Tag Archives: Fishing UK

Bridlington – Lobsters and Ganseys

I have been to Bridlington several times now.  The very first time that I visited in 2015 I didn’t care for the place at all so I didn’t really give it a fair chance, didn’t stay very long and left swiftly.  I wrote a critical post about it which I have subsequently apologised for. So I have grown to rather like the town and the harbour and it has some interesting stories to tell.

If Bridlington was in Cornwall then celebrity chef Rick Stein would have an expensive seafood restaurant on the quay, every TV presenter and his dog ever would do a series about it, Doc Martin would be filmed there and people would flock there in their thousands.

Actually, thank goodness that they don’t.

Here is an interesting fact…

The north-east coast through Yorkshire and County Durham has the largest fishing industry in England in terms of employment and quantity of sea food caught, landed and processed.  At thirty-seven million tonnes in 2021 it just edged out Brixham in Devon and left Newlyn in Cornwall way behind.  The coast has four major fishing ports, Grimsby, Hull, Hartlepool and Bridlington.

Now, this might come as a surprise bit of information but Bridlington is the lobster capital of Europe, landing over three hundred  tonnes of the North Sea crustacean every year.  According to the Government’s Marine Management Organisation, lobster fetches the highest average price of all species landed by the UK fleet at over £10  per kilogram, they account for only two per cent of the weight of shellfish landings, but twelve per cent of the value.

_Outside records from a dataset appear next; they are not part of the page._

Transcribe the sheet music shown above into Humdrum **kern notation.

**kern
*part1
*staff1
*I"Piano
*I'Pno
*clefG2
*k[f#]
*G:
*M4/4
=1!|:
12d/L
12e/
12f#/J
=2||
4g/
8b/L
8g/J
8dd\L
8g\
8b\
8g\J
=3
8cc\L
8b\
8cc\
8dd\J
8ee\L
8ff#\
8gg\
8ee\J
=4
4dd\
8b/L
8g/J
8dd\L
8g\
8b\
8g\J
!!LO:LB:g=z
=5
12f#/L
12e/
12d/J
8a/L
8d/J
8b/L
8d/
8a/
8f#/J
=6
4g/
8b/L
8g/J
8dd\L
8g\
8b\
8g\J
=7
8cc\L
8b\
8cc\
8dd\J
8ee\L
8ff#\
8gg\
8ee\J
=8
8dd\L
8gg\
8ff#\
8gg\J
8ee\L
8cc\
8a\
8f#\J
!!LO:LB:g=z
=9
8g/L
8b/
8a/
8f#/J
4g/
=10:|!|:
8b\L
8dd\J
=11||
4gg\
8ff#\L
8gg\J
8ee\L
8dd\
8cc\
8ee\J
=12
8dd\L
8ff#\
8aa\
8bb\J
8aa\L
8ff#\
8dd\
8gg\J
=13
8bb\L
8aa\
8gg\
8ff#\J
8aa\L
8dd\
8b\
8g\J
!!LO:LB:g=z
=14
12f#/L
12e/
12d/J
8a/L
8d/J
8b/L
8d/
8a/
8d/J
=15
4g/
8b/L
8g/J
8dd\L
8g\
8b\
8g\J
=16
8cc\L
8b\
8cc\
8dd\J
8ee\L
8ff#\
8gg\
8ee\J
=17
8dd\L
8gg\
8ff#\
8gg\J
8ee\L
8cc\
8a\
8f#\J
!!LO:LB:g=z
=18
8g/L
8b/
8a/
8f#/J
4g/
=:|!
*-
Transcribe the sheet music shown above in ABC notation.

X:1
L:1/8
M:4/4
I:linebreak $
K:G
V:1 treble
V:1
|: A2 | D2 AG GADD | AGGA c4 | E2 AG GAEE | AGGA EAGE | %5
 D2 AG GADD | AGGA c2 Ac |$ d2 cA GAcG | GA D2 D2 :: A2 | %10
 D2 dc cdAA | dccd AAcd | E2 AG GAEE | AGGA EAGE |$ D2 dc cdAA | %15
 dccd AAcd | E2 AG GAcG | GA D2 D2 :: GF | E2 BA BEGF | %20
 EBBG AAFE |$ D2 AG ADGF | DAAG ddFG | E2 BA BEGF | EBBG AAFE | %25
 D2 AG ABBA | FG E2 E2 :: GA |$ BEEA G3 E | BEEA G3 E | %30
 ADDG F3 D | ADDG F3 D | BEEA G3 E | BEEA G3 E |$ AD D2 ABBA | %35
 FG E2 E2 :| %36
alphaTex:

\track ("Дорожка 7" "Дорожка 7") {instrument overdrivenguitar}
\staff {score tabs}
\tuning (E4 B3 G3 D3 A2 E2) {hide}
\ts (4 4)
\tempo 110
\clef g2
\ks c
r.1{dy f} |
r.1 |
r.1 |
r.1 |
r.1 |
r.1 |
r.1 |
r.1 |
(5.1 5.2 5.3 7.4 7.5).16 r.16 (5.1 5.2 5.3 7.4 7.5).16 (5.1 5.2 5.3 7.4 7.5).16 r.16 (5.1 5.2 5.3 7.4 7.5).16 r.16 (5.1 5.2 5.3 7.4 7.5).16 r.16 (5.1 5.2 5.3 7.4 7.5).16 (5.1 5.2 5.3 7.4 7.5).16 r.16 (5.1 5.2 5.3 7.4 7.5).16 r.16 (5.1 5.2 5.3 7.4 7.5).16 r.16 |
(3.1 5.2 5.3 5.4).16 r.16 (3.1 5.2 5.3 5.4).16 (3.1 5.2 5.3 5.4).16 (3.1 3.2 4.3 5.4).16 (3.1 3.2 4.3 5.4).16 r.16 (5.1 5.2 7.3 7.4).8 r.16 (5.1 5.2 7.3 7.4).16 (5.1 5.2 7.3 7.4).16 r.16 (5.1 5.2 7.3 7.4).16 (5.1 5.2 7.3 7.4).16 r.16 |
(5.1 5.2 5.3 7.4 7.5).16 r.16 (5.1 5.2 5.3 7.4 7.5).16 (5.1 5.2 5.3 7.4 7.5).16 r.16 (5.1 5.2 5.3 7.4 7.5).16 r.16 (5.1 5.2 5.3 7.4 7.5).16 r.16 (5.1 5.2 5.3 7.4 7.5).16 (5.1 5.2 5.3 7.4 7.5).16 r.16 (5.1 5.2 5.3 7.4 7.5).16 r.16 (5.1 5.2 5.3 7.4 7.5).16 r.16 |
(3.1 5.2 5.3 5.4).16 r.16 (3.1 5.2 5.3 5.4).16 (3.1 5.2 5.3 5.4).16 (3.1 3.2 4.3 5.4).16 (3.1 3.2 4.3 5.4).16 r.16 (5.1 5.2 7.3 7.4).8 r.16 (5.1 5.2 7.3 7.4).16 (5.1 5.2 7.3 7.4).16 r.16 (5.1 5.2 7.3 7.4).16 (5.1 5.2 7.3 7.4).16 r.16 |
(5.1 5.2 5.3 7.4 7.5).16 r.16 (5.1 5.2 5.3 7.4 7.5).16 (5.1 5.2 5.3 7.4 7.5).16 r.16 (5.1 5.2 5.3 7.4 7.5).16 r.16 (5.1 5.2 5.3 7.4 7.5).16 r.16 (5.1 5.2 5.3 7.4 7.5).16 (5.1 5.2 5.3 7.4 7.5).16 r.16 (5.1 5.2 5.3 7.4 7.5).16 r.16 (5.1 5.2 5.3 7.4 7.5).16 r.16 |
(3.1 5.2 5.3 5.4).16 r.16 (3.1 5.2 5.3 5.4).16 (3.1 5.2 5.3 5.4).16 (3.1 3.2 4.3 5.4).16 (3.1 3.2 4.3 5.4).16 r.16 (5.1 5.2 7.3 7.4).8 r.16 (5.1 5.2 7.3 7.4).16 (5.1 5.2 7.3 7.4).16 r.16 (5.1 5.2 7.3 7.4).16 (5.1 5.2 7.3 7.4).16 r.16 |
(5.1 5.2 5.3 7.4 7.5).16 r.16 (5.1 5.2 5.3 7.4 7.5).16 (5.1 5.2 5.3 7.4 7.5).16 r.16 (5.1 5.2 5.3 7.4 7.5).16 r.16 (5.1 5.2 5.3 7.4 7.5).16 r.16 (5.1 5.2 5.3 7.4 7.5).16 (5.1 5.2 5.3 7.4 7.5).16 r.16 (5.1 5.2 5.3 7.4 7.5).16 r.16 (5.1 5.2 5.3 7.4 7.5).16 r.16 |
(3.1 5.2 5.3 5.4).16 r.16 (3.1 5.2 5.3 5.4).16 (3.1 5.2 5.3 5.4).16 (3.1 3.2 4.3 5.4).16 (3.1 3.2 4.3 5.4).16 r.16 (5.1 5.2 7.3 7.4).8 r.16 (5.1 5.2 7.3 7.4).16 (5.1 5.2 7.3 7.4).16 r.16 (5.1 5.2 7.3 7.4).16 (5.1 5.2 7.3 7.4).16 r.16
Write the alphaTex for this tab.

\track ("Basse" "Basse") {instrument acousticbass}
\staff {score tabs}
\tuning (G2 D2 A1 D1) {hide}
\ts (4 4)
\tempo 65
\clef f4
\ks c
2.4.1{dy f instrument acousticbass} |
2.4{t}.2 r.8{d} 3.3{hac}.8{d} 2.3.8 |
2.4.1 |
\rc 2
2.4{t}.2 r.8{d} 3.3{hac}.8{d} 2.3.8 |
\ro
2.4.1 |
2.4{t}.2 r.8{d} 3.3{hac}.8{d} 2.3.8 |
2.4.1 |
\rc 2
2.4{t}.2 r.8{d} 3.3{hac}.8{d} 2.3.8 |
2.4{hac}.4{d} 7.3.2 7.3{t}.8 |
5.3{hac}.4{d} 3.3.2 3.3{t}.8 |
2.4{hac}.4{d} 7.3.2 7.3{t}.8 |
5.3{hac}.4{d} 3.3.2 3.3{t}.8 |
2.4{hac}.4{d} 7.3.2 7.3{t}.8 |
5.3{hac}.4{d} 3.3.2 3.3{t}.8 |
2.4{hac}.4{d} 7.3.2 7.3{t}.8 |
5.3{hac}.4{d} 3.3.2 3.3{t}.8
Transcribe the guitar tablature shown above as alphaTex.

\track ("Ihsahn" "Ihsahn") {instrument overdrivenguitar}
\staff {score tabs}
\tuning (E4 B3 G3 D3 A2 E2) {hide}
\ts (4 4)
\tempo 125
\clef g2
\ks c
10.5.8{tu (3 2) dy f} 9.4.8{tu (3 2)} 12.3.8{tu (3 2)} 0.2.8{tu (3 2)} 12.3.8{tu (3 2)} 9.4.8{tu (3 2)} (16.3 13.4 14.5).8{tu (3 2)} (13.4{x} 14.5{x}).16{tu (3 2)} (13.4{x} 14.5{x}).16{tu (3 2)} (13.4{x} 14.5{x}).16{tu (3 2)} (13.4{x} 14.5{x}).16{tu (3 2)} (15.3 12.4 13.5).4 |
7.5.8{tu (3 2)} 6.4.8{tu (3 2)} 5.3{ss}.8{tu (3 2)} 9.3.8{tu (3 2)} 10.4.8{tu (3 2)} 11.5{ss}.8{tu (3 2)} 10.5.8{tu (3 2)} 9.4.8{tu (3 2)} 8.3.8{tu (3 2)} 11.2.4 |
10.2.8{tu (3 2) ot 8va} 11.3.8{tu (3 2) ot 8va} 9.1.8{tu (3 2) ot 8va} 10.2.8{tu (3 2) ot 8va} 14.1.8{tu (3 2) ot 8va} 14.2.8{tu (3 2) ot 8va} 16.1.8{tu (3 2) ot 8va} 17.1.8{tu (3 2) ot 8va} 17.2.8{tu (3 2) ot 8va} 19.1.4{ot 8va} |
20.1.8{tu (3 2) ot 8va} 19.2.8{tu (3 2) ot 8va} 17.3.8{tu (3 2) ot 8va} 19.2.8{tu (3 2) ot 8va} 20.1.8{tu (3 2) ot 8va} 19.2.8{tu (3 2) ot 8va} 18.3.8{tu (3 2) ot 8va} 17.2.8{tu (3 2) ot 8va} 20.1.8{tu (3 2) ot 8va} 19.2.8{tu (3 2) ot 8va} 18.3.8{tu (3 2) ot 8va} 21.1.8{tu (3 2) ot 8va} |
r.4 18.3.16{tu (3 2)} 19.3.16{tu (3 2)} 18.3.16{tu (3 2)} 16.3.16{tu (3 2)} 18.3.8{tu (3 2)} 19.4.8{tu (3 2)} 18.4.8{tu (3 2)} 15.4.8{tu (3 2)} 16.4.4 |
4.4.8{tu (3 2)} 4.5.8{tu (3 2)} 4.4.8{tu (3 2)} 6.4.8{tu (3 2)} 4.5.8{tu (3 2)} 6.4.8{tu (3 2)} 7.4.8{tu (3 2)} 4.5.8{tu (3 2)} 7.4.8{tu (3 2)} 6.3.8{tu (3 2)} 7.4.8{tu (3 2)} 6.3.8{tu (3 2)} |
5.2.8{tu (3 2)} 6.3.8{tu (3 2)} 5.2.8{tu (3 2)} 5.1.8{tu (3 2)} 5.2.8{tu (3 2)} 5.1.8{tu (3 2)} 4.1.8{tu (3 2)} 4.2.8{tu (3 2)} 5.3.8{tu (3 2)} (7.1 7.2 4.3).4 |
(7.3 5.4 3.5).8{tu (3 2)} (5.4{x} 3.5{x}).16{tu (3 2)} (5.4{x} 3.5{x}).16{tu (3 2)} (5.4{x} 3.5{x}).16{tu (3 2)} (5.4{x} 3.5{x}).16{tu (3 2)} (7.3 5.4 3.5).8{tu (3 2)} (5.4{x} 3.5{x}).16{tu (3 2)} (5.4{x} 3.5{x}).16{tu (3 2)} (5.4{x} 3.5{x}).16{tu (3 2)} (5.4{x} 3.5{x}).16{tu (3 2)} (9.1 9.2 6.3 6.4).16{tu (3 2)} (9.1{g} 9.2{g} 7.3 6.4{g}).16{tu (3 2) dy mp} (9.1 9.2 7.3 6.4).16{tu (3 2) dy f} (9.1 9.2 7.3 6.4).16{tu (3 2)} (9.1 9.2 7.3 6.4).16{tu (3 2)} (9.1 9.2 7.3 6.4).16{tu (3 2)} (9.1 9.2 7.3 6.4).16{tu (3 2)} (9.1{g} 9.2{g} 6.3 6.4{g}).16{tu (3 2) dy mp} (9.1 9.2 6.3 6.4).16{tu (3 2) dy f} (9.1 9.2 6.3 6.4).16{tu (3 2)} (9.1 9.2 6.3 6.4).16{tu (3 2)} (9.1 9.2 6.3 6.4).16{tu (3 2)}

Which is why Bridlington, which lands almost no actual fish, is Yorkshire’s most lucrative fishing port.

The shellfish it lands is worth £7.2m  more than all the fish and shellfish landed at Grimsby and Whitby combined, £4m of which is accounted for by lobster.

 

In the UK we don’t eat a lot of lobster except in high end restaurants and exclusive London clubs and most of it is exported to Europe.

People in Portugal eat more fish than any other in mainland Europe, fifty-seven  kilograms per head per year which is like eating your way through an average sized cod or tuna,  Norway is second, Spain third and then France and Finland.

In the UK we like to think of ourselves as fish eaters and we voted to leave Europe on the basis of getting our fishing fleets back but we only eat cod or haddock or anything else from the same genus ( hake, colin, pollack etc.)  and on average we eat a miserly fifteen kilograms per person per year.

In mainland Europe, those who eat least fish are Albanians at only five kilograms followed by people from Serbia and North Macedonia and what is surprising is that none of these are really that far from the sea.

 The most popular fish in the UK is cod and in the USA it is prawns (shrimp), Canada and in Australia it is salmon; in France it is sea bass and in Spain hake.  The most popular Christmas Day meal in Australia is prawns (shrimp).

Throw another prawn on the Barbie there Bruce.

All of these obscure facts are worth jotting down and remembering if you are in a pub quiz team.

I will be going back to Bridlington again next month and I fully intend to find a restaurant selling Bridlington Bay Lobster.  Apparently it is important to be careful if you want the real thing because as we export almost all of our lobster to Europe then the UK market depends on imports from Canada.  What a crazy world we live in.

Today was rather windy, well, very windy actually so there weren’t many boats leaving the safety of the harbour and the boats were all safely moored up.  A walk along the harbour wall brought us to a statue of a young woman, a Gansey girl.

A Gansey is a distinctive woollen sweater, originally designed to provide protection for fishermen from wind and water.  They were traditionally made by fishermen’s wives using five ply wool (Kim tells me that is rather thick) and five needles (Kim tells me that is rather hard work).  It was (is) a tight knit made in one piece with no seams so as to keep the weather out.  

Each Gansey pattern was unique to the town or harbour where the men sailed from and in this way if there was an accident at sea and men were lost overboard then they could be identified by their Gansey.  The patterns on the garment all relate to the sea, boats, nets, pots and fish and the tradition continues today.